SA3 fashions don’t use classifier-free steering (CFG) at inference. CFG high quality positive aspects are internalized throughout distillation warmup coaching.
Key Takeaways
- Stable Audio 3 is a household of open-weight latent diffusion fashions (small, medium, giant) for music and sound results era and enhancing.
- A SAME autoencoder with 4096× downsampling compresses audio into 256-dimensional latents at ~10.76 Hz, making long-form era tractable on shopper {hardware}.
- Variable-length era is natively supported: inference price scales with requested period, not a set most size.
- Three-stage coaching (stream matching → distillation warmup → adversarial post-training) permits 8-step inference with out classifier-free steering.
- Prompt prefixes (
"TrackType: Music, VocalType: Instrumental,"/"TrackType: SFX,") are required for AudioSparx-trained mannequin variants.
Check out the Paper, Model Weights and Repo here.
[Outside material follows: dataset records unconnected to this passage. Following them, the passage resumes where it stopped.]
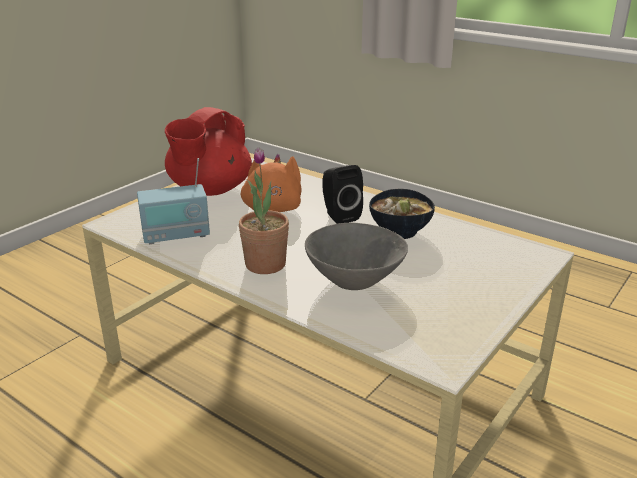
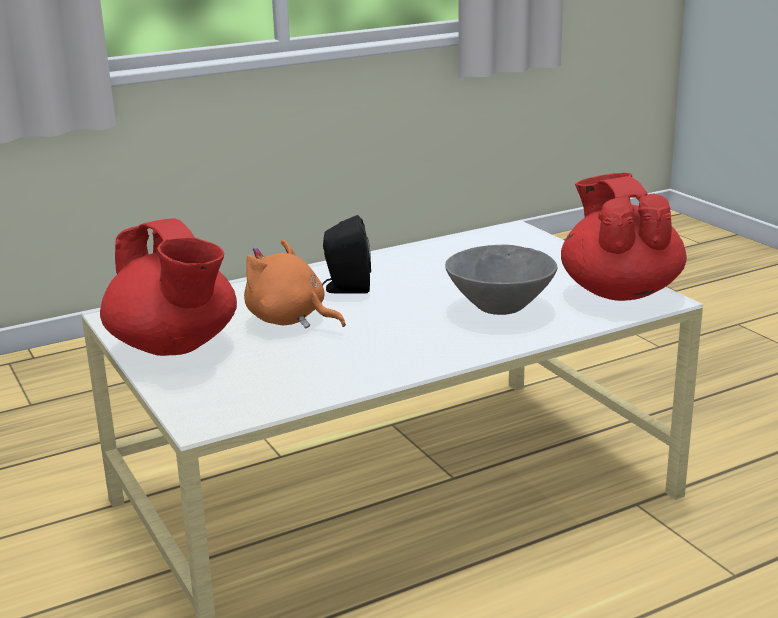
camera: 65 degrees left, 5 degrees down
radio [137,158,210,244] -> none
potted plant [239,147,289,274] -> none
bowl [369,189,435,239] -> none
none -> red teapot [561,173,687,301]

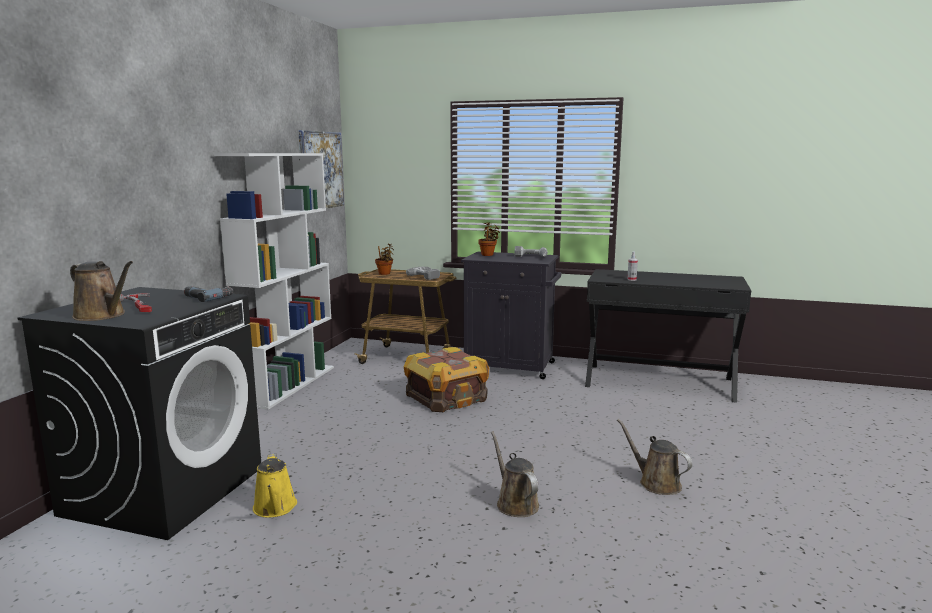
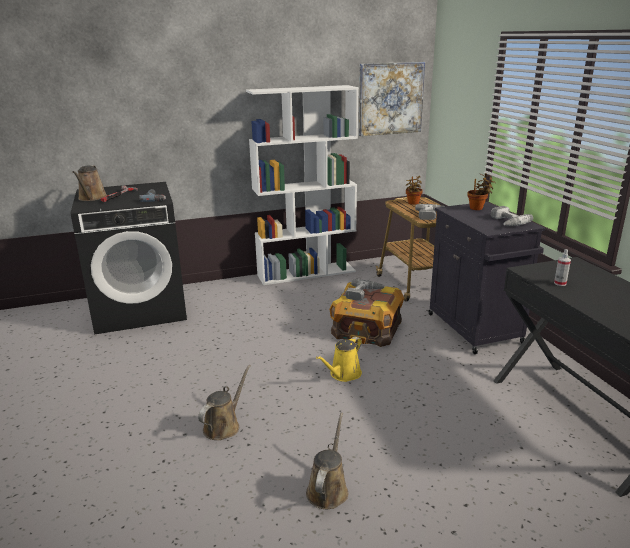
camera: 55 degrees right, 10 degrees up
yellow watering can [253,453,297,518] -> yellow watering can moved to [316,337,362,382]
none -> power drill [345,279,385,301]

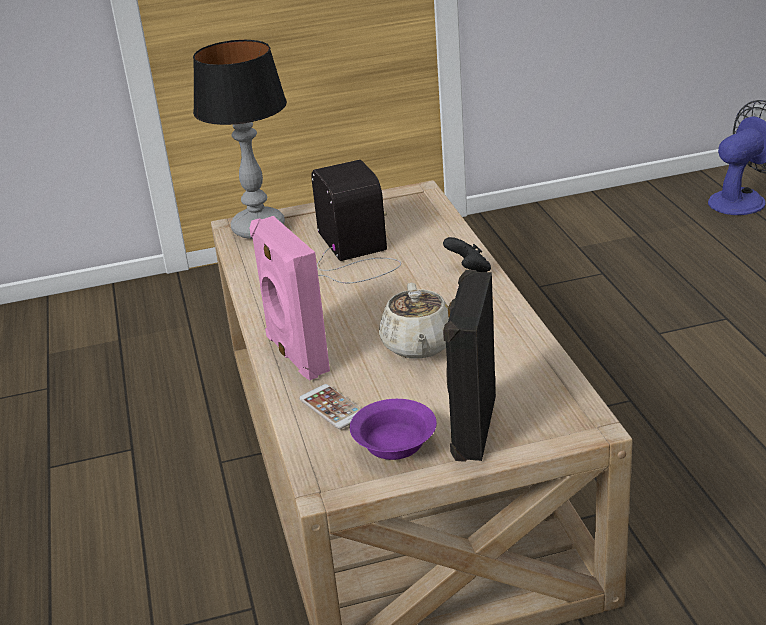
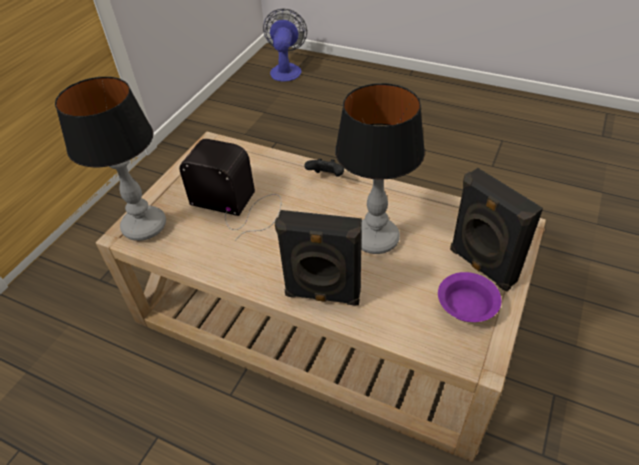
camera: 50 degrees left, 15 degrees up
pink speaker [249,216,330,380] -> black speaker [275,210,362,305]
phone [299,384,361,429] -> none
beige teapot [379,283,449,359] -> table lamp [335,83,425,254]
Also, be happy to observe us on Twitter and don’t neglect to affix our 150k+ ML SubReddit and Subscribe to our Newsletter. Wait! are you on telegram? now you can join us on telegram as well.
Need to accomplice with us for selling your GitHub Repo OR Hugging Face Page OR Product Release OR Webinar and so forth.? Connect with us
The put up Stability AI Releases Stable Audio 3: A Family of Fast Latent Diffusion Models for Audio Generation and Editing appeared first on MarkTechPost.